Episode X, Boldre Parish in the Great War and Ghosts of the Past, Present
Father time enters slowly and summons the Muse of History and bids her to summon a procession of the Ghosts of the Past. She unfolds her scroll to slow music as the past scenes process past bearing a banner with a date. After passing seated Father Time and Muse, each group takes up its position, to form the two horns of a crescent. Finally the characters of the Great War file past two by two carrying a banner ‘1914-1918’. Then sailors with white Ensign; Merchant Navy with red Ensign; soldiers, airmen, etc. with Union Jack, and Nurses carrying the Red Cross flag. All group and sing God Save the King.

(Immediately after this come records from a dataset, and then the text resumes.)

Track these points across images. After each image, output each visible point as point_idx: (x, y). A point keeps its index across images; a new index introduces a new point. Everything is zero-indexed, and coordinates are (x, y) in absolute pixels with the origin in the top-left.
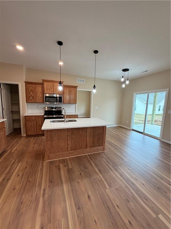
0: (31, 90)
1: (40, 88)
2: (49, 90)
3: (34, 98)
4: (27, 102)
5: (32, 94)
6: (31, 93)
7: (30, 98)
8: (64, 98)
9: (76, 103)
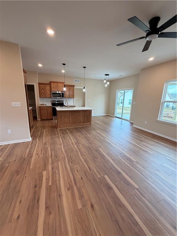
0: (43, 89)
1: (49, 87)
2: (55, 88)
3: (45, 94)
4: (40, 97)
5: (43, 92)
6: (43, 90)
7: (42, 94)
8: (65, 94)
9: (74, 98)
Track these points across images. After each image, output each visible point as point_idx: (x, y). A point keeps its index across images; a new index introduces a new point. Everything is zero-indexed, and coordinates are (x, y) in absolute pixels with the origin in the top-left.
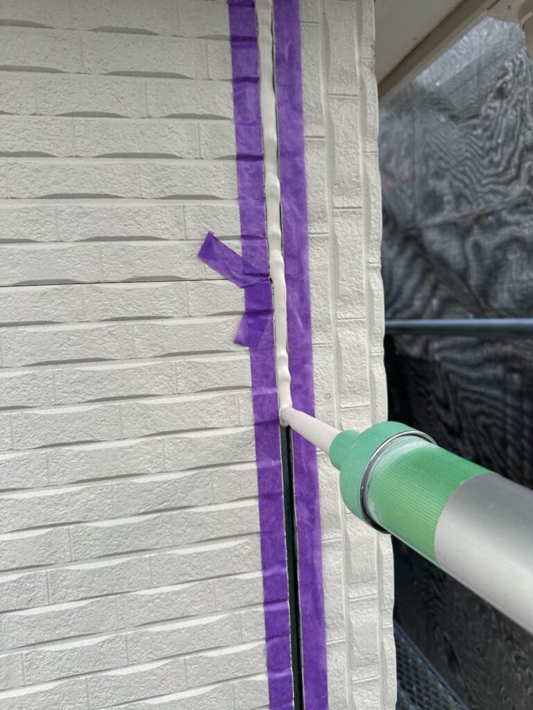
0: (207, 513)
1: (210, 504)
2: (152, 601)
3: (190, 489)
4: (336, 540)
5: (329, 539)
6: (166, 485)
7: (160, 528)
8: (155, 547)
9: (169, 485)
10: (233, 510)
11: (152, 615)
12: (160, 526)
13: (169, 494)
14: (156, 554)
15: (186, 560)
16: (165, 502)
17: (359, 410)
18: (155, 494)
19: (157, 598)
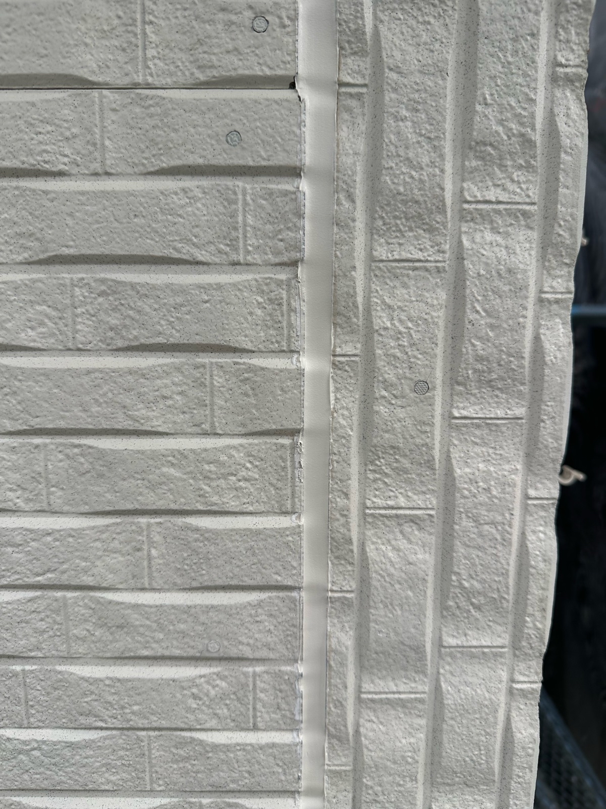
0: (136, 607)
1: (143, 589)
2: (27, 753)
3: (100, 553)
4: (413, 696)
6: (49, 539)
7: (42, 620)
8: (33, 654)
9: (56, 540)
10: (189, 607)
11: (26, 777)
12: (43, 615)
13: (56, 556)
14: (34, 667)
15: (93, 688)
16: (49, 571)
17: (497, 425)
18: (28, 553)
19: (35, 749)
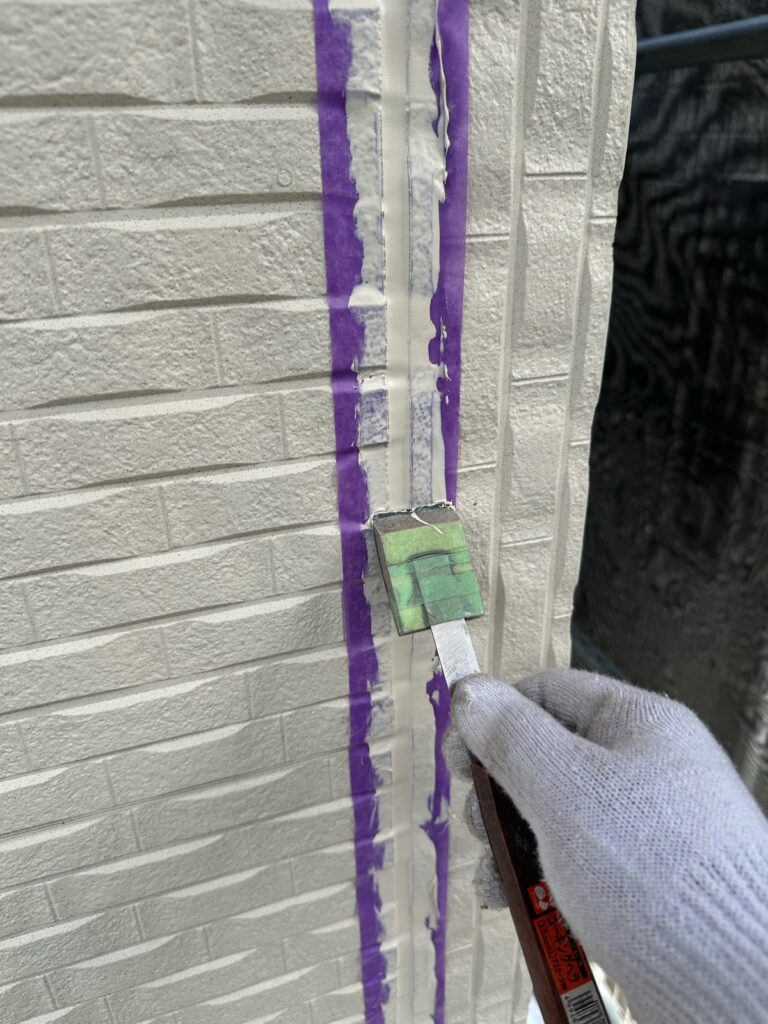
0: (186, 124)
1: (191, 103)
2: (64, 347)
3: (132, 45)
5: (483, 235)
6: (60, 20)
7: (61, 154)
8: (54, 206)
9: (70, 22)
10: (253, 123)
11: (67, 381)
12: (61, 147)
13: (73, 48)
14: (59, 227)
15: (140, 246)
16: (66, 72)
18: (33, 44)
19: (74, 341)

Key historical figures mentioned
- Charles I (1600–1649) king of England, Scotland, and Ireland
- George III (1738–1820) king of the United Kingdom of Great Britain and Ireland, and king of Hanover
- Gilpin, William (1724–1804) writer on art and headmaster
- Charlotte [Princess Charlotte of Mecklenburg-Strelitz] (1744–1818) queen of the United Kingdom of Great Britain and Ireland, and queen of Hanover, consort of George III
- Neale, Sir Harry Burrard, second baronet (1765–1840) naval officer and politician
An orchestra, directed by Mr. C.N. Frecknall performed the following pieces:
- Intro: Henry VIII, Dance no. 1
- Episode 1: Peer Gynt no. 2
- Ep. 2: Peer Gynt
Newspaper coverage of pageant
Book of words
A Pageant Called ‘The History of Boldre’. Lymington, 1922.
Other primary published materials
A Pageant Called ‘The History of Boldre’. Lymington, 1922.
References in secondary literature
Archival holdings connected to pageant
- Copy of pageant programme and photos held in Hampshire Archives, Winchester, Reference 16M98/30.
Sources used in preparation of pageant
The Women’s Institute (WI) was extremely active in the interwar pageant movement. Although responsible for some very large-scale pageants, such as that held in Warwick in 1930, the WI also staged a great many more local and village-level events. Held in 1922 in the village of Boldre in Hampshire, this pageant is a relatively early example of the latter. The narrative presented an account of the history of Boldre from ancient to modern times. As with many pageants, the connections between the history of the locality and that of the nation loomed large, as in the scene featuring Henry VIII’s dissolution of the monasteries. Boldre was in the New Forest, a place that had for many centuries been the hunting ground of kings and a site of conflict between crown and commoner. In medieval times, the deer of the forest were strictly preserved for royal sport, poaching being punishable by death, while in later centuries the livelihoods of the forest smallholders were threatened by acts of enclosure. Something of this tension is captured in the third episode, but in general the monarchy is viewed sympathetically – as in later scenes featuring Charles I and George III. Culminating in a patriotic celebration of sacrifices made in the Great War, the pageant seems generally to have been characterised by a conservative communitarianism, for all that the history of the place provided rich materials for a less consensual – and perhaps more accurate – account.